Filter task. Return each line of the material that holds the string "pixels".

Data in this exercise START

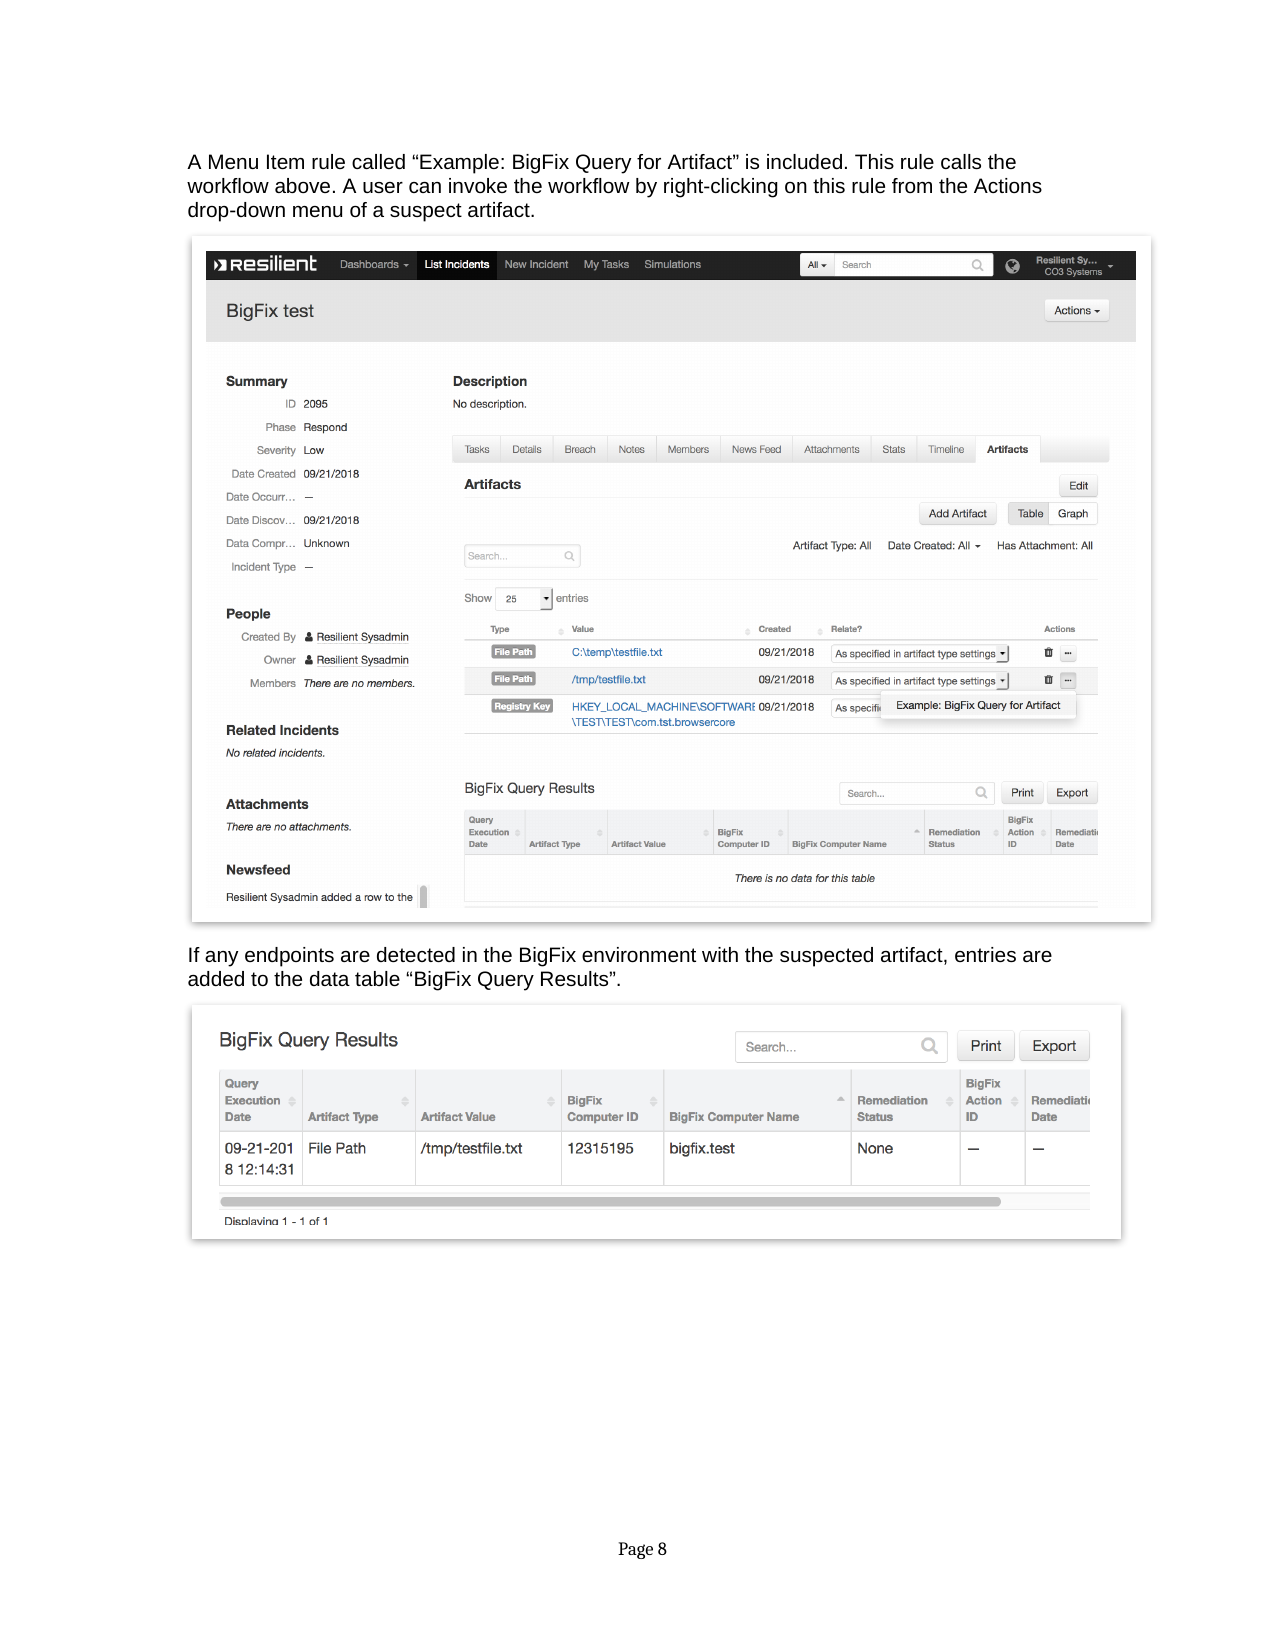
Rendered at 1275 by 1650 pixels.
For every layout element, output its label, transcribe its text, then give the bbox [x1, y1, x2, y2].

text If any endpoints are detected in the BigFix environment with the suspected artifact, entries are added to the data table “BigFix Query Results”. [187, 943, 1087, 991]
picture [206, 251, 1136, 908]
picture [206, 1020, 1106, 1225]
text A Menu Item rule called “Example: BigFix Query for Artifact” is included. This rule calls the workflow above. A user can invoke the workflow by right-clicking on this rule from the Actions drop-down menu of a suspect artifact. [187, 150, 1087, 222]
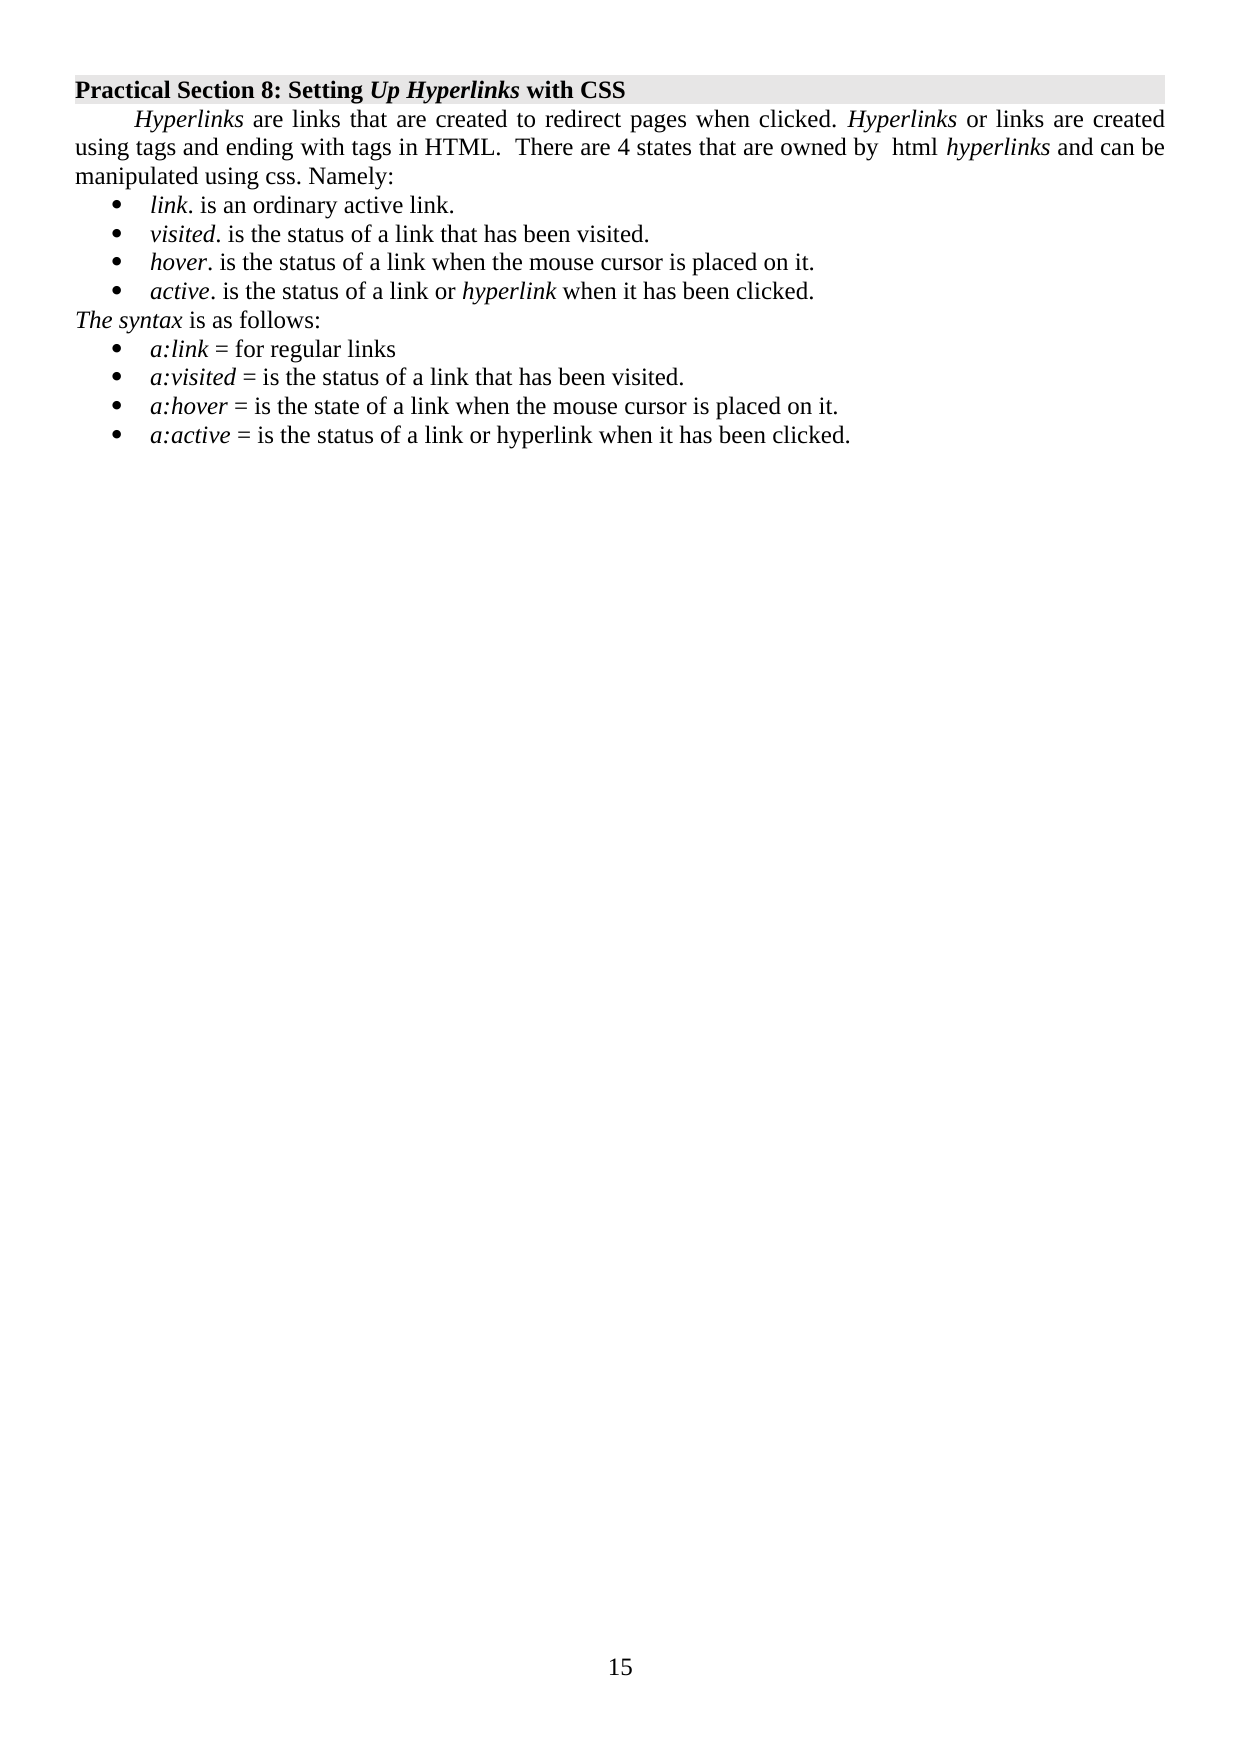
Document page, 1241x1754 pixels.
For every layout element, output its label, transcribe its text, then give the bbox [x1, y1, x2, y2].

Data in this exercise END
Data in this exercise START

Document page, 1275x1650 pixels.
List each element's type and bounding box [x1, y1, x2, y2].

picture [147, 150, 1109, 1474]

Data in this exercise END
Data in this exercise START

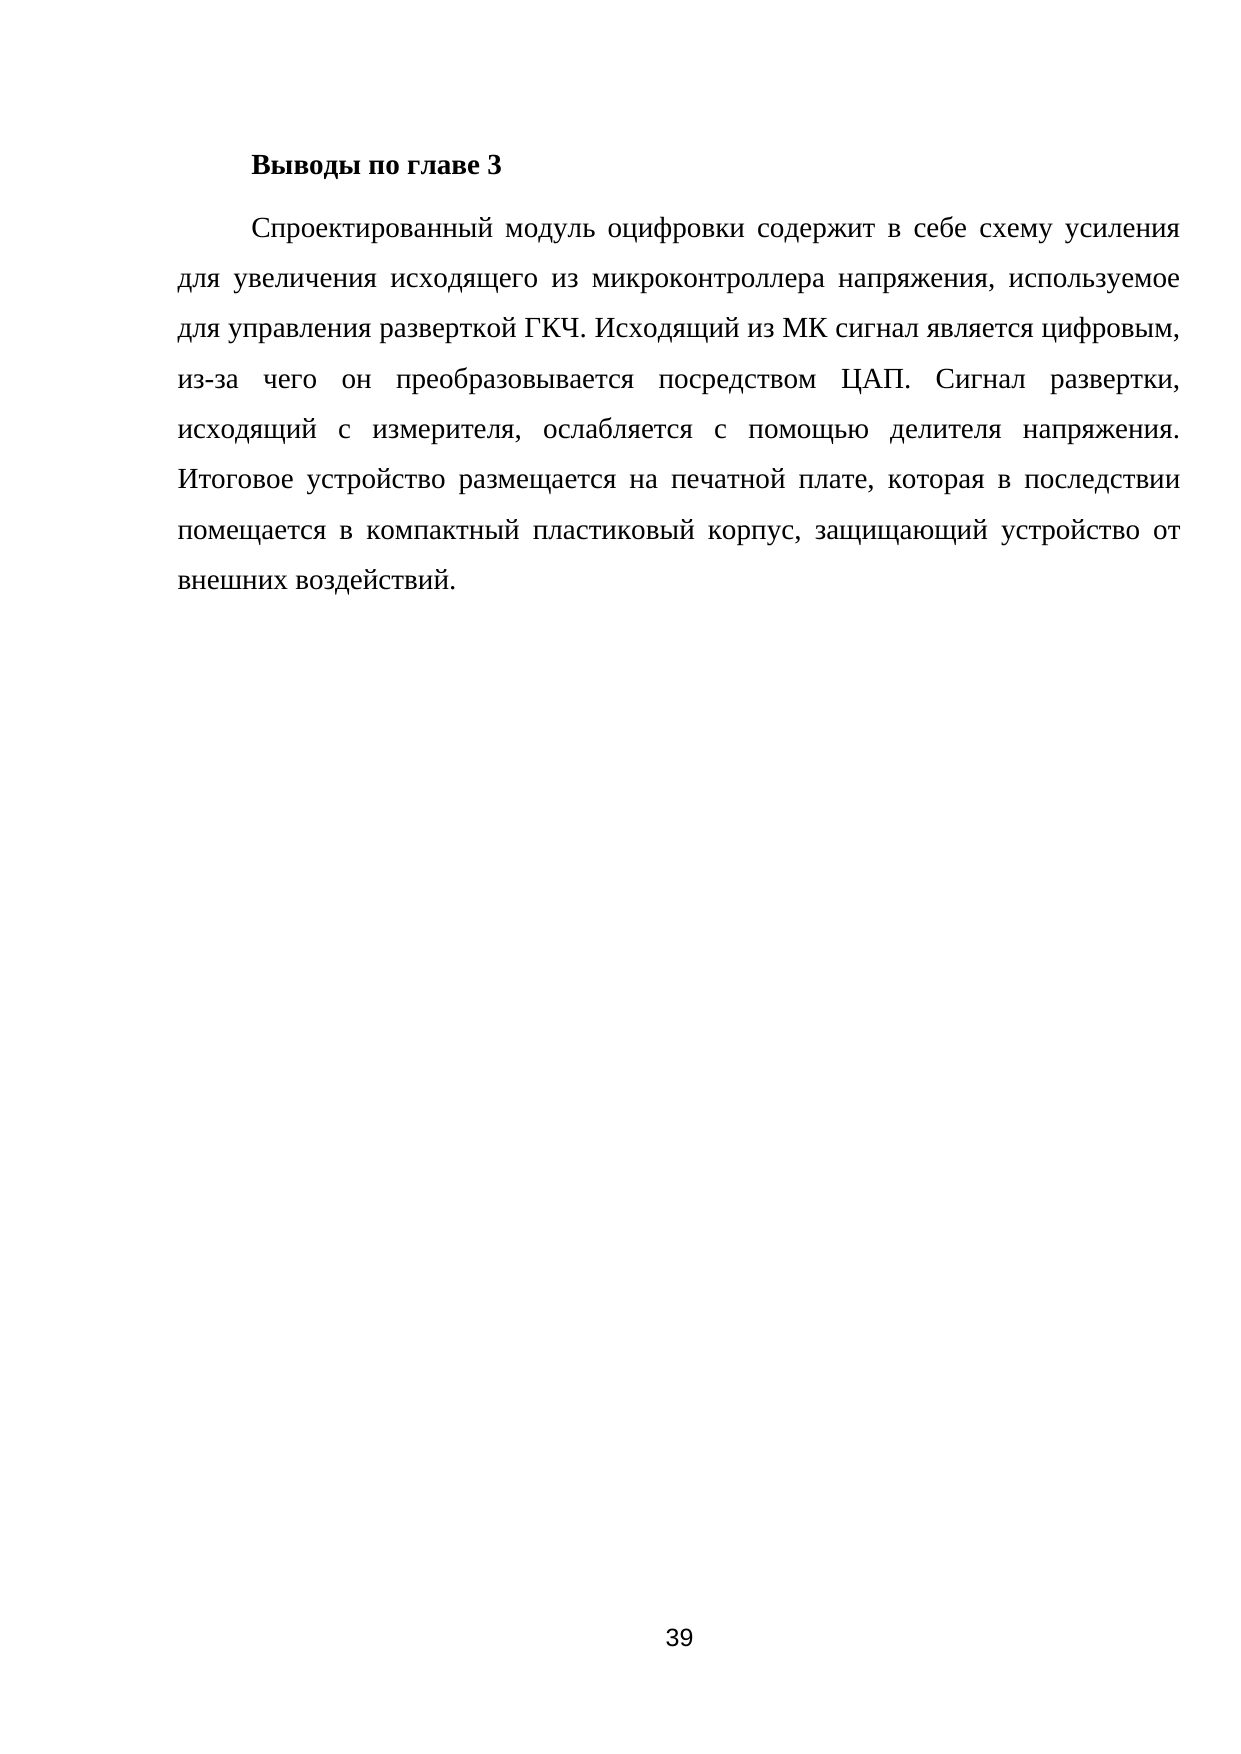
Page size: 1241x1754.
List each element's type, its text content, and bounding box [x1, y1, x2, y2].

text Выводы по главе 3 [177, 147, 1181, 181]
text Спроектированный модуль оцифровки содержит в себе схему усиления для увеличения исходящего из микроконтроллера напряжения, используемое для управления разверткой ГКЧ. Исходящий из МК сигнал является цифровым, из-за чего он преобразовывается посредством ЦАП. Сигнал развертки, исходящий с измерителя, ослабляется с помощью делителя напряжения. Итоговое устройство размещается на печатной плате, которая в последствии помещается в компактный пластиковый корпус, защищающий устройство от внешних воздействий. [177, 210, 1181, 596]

Data in this exercise END

◆ **Response to the exercise**:
Rendered at 1275 by 1650 pixels.
Document page, 1241x1754 pixels.
Document page, 1275x1650 pixels.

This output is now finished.